"Thirteen people, most of them police, have died in the bomb blast in Kandahar city and were taken to the Kandahar public health hospital," a doctor on duty, who gave his name as Mamoon, said.
"Eleven are wounded, most of them in critical condition," he added.
The interior ministry confirmed the blast was caused by a bomb.
"A suicide bomber wanted to get into the headquarters and while police were searching him he detonated the bomb which killed 13 people, among which seven are police and six civilians," ministry spokesman Yousuf Stanizai told AFP.
"The suicide bomber was totally blown into pieces. This is the work of the Taliban and al-Qaeda, the enemies of peace and development in Afghanistan," Mr Stanizai added.
A destroyed motorbike was at the scene of the blast, which was splattered in blood, according to an AFP journalist.
"We think the bomb was attached to a motorbike that was parked outside the building," police commander Bashir Khan said as he surveyed the site of the blast.
Police and Canadian soldiers with the US-led coalition force in Afghanistan immediately sealed off the area.
Purported Taliban spokesman Qari Yousuf Ahmadi told AFP, "It was carried out by one of our mujahedin (holy warrior) brothers.
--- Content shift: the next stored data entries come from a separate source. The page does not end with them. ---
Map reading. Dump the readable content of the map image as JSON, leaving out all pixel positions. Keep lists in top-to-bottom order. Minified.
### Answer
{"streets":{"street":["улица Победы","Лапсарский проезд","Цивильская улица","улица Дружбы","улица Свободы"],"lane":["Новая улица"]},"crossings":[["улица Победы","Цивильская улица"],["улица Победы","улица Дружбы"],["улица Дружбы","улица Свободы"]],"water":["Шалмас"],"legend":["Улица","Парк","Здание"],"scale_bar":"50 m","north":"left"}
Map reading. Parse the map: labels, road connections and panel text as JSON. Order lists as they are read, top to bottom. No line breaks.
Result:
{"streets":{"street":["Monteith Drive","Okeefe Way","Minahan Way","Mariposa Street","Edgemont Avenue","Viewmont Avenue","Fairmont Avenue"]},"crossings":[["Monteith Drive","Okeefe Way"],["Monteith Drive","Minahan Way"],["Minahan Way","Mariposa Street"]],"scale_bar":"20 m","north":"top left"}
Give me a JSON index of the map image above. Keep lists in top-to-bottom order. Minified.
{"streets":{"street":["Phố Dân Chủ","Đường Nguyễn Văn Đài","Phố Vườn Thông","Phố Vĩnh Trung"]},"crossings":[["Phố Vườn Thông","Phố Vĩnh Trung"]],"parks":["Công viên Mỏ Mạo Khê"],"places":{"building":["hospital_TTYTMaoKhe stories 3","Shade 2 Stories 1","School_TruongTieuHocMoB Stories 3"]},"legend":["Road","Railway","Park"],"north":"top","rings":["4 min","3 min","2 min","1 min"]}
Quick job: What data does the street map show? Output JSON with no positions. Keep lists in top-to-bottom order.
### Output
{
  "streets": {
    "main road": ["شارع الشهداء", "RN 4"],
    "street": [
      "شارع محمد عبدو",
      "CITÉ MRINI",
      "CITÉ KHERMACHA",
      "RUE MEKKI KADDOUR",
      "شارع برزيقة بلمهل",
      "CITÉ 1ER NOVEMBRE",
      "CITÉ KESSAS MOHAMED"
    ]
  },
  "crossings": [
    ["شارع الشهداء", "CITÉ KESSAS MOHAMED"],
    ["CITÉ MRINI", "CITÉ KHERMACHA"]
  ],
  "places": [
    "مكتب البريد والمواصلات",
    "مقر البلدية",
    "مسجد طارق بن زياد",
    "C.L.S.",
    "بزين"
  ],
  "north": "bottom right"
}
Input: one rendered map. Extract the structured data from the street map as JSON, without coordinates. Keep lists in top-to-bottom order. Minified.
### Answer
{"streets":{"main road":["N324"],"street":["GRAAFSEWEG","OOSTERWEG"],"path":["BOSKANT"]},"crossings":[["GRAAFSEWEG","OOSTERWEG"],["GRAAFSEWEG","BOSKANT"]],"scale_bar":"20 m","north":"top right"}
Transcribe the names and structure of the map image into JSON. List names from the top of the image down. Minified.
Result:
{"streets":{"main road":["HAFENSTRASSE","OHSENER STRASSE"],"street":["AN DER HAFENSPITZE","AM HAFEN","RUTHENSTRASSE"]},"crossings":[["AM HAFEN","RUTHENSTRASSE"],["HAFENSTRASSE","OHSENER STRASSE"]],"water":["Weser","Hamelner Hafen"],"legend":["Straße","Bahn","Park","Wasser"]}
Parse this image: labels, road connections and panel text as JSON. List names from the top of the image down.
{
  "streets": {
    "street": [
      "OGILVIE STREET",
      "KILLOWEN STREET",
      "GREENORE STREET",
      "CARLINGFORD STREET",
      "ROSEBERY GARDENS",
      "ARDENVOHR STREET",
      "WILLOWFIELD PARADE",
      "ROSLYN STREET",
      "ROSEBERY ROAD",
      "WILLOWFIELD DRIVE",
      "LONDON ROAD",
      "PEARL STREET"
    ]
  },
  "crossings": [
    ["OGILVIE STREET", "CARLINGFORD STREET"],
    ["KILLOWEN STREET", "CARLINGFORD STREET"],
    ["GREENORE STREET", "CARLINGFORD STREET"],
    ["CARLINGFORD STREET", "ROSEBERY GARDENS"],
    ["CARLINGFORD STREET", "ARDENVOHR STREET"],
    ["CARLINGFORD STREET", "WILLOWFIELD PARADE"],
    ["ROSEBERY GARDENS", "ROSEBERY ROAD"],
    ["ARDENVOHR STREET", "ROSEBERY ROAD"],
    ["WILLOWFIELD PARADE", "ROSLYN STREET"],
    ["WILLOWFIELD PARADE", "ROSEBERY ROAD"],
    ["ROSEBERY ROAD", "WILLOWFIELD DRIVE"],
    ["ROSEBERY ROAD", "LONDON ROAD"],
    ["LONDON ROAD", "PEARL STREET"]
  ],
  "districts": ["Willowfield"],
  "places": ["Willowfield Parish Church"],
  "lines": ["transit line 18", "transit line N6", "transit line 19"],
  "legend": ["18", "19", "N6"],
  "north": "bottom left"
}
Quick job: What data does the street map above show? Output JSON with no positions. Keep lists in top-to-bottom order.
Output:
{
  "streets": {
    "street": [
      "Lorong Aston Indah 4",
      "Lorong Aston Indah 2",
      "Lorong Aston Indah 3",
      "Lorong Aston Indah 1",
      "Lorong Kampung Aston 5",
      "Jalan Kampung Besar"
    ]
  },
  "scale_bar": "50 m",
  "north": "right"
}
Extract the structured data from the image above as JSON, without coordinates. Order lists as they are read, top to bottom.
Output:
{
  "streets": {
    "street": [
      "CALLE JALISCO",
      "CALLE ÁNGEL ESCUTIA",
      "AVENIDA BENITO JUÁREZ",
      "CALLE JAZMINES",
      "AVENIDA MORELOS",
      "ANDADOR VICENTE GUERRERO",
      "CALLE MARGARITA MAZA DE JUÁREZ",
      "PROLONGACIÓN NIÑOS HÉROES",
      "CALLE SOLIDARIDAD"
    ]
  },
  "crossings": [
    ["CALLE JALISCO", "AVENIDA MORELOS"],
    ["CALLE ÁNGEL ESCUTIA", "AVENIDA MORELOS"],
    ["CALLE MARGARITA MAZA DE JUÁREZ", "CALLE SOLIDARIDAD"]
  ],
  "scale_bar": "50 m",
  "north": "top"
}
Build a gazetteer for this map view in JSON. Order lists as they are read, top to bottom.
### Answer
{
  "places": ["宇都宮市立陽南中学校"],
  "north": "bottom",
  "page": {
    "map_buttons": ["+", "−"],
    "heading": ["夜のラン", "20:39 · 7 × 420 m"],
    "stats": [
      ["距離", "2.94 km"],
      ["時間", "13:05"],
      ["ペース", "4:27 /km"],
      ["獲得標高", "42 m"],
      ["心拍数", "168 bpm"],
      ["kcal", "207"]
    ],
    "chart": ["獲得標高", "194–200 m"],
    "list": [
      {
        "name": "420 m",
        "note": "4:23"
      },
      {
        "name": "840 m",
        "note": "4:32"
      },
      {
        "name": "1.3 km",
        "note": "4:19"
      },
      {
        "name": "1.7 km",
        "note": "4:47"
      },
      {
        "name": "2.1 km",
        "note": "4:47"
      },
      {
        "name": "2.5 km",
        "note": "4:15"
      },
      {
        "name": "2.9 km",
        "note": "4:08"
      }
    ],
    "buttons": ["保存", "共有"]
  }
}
It was a suicide attack aimed at the police headquarters."
Kandahar, the birthplace of the Taliban movement that rose to control most of Afghanistan by 1996, has seen the worst of a rash of suicide and car bomb attacks that have claimed dozens of lives in past weeks.
Around 1,700 people were killed in insurgent-linked violence last year, many of them militants killed by Afghan security forces or by troops from the US-led coalition helping the government to hunt down insurgents.